- **What to do**
• a. Answer these about the piece on creativity, one line each:
(i) Whose phrase is "the plain sense of things"?
(ii) Which Asian-derived forms did the writer dig into for many years?
(iii) What does the writer's open-form poetry practice now depend upon?
• b. Carry Donna Fleischer's reflection on creativity forward from its last sentence.

- **Document excerpt**
● ● ●
Donna Fleischer on Creativity

Poetry from early on showed me that there are systems, sub-systems, elements, molecules, and particles more primal, more vital than ideas, rather the experience of things themselves, as in Wallace Stevens’ ‘the plain sense of things’; that this experience is one of freeing words, language itself from how thinly we use it, for merely meaning, into bursts of being, imagination-swerves in and out of muddy bells, mystery, Theodore Roethke’s Woodlawn, Lorine Niedecker’s lifepoetry waterflowing by condensing, Cid Corman’s silence(s), Adrienne Rich, john martone’s skull harmonies, Clayton Eshleman’s cavedepth being(s), John Bloomberg-Rissman’s Zeitgeist Spam, CAConrad’s necessary Frank, Jonathan Skinner’s ecopoetics, Tim Trace Peterson’s “Violet Speech”, Brenda Iijima’s economies, Scott Watson’s versionings, Amy King’s bluntforcetraumen “Opera of Peace”, Jared Stanley’s weeds, Noelle Kocot’s bigger world, Bhanu Kapil’s immanent monster, Lew Welch’s turkey buzzard, Tyrone McDonald’s haiku confluence, Charlie Mehrhoff’s elkfrost inhabitations of our human animal comminglings through oneanothersothers, Blakean, Bhaktian, poetry– compass, test tube, cup, water droplet, cancer, salts, stem, claw, fruits, volcano, song, fricative, diphthong, and so much more than lists can do; of the many younger poets urging it on. This open form of writing poems supplanted most all other forms. So I surprised my self with a need to dig into Asian-derived forms, mostly tanka, haiku, and haibun, almost exclusively, for many years. Language and poetry being core elements in this life we liveindieinliveindiein is so much more than any binary-like pass / fail. My poetry practice in the open form now depends upon the haibun, which in turn, involves the haiku, sometimes struck-thru or semicolonized by eco-, geo-, and bio-poetics spawn.
● ● ●
- **Data listing**
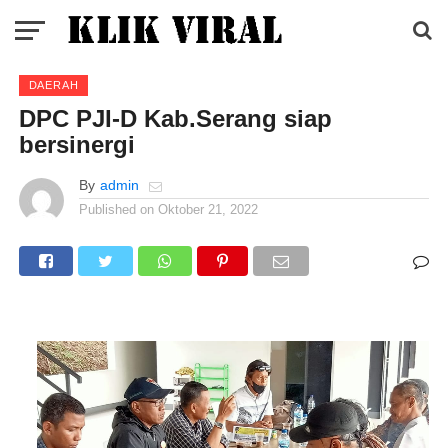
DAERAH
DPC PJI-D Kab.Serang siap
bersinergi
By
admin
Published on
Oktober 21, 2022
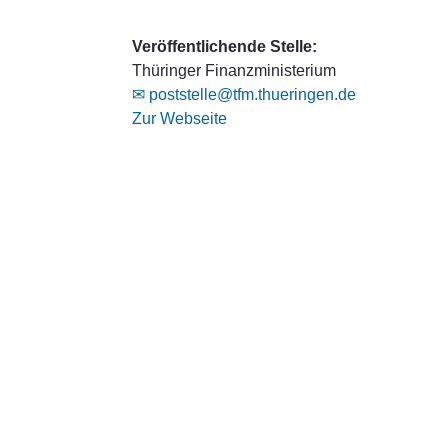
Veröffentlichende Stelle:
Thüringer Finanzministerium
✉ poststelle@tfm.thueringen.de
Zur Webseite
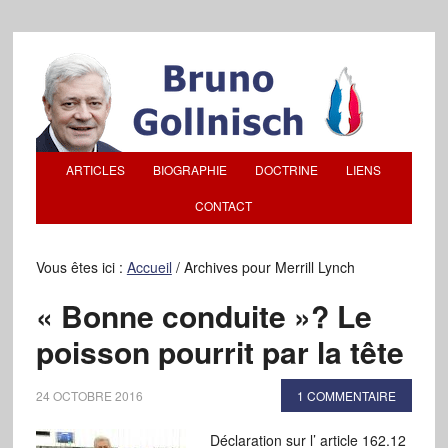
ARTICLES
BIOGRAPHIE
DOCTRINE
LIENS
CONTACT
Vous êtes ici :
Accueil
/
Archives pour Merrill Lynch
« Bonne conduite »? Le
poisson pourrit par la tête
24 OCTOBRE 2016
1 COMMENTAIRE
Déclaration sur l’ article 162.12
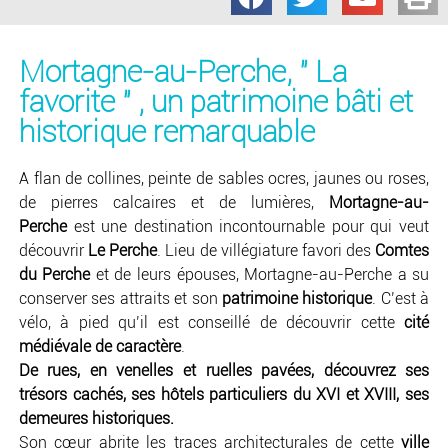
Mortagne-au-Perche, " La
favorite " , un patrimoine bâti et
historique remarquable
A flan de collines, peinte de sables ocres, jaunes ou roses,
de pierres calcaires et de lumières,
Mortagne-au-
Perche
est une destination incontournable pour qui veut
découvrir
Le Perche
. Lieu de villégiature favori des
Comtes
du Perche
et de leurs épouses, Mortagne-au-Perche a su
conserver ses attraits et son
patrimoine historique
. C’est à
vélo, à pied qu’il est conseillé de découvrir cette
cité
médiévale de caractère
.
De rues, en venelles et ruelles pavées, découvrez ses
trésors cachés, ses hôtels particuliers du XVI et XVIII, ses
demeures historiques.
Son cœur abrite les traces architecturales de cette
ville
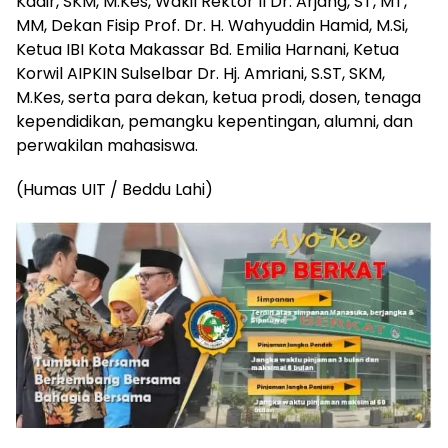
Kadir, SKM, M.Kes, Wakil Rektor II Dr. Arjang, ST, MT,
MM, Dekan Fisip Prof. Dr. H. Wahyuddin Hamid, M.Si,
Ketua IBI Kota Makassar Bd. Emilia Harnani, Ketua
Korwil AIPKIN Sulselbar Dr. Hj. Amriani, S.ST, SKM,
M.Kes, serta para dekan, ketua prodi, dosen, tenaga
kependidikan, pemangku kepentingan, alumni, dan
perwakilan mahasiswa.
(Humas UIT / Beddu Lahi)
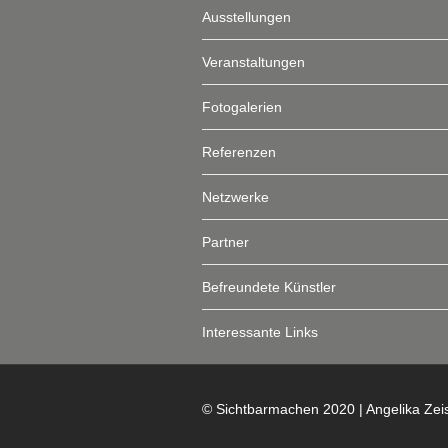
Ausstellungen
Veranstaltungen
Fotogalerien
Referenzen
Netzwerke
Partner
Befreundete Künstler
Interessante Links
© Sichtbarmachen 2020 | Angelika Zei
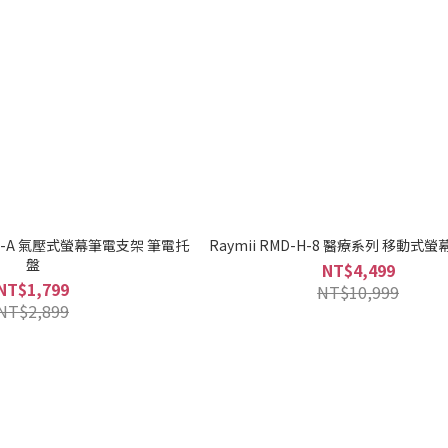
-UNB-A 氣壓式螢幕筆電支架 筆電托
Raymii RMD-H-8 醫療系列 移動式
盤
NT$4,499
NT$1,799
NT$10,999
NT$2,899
● ● ●
- **Task responses**
• a.
(i) Wallace Stevens
(ii) Tanka, haiku, and haibun
(iii) The haibun

• b.
It’s a rich, exciting time to publish because there are so many excellent choices in print and online. It takes time for poets and editors to find one another, more so for those not fluidly associated with academic institutions and the invaluable sources they offer. Like Chaucer, I don’t offer advice because authority interferes with experience. I trust the inherent capacity of the poetry mammal to adapt new technologies and methodologies, being wholly alive, after all.
One book I do return to again and again is French philosopher and semiologist Roland Barthes’s “A Lover’s Discourse, Fragments” because my interrelations feel to be pilgrimages, set out for in the dark, cold rain of Spring begun, near to Barthes’s figuration: “To try to write love is to confront the muck of language: that region of hysteria where language is both too much and too little, excessive and impoverished.”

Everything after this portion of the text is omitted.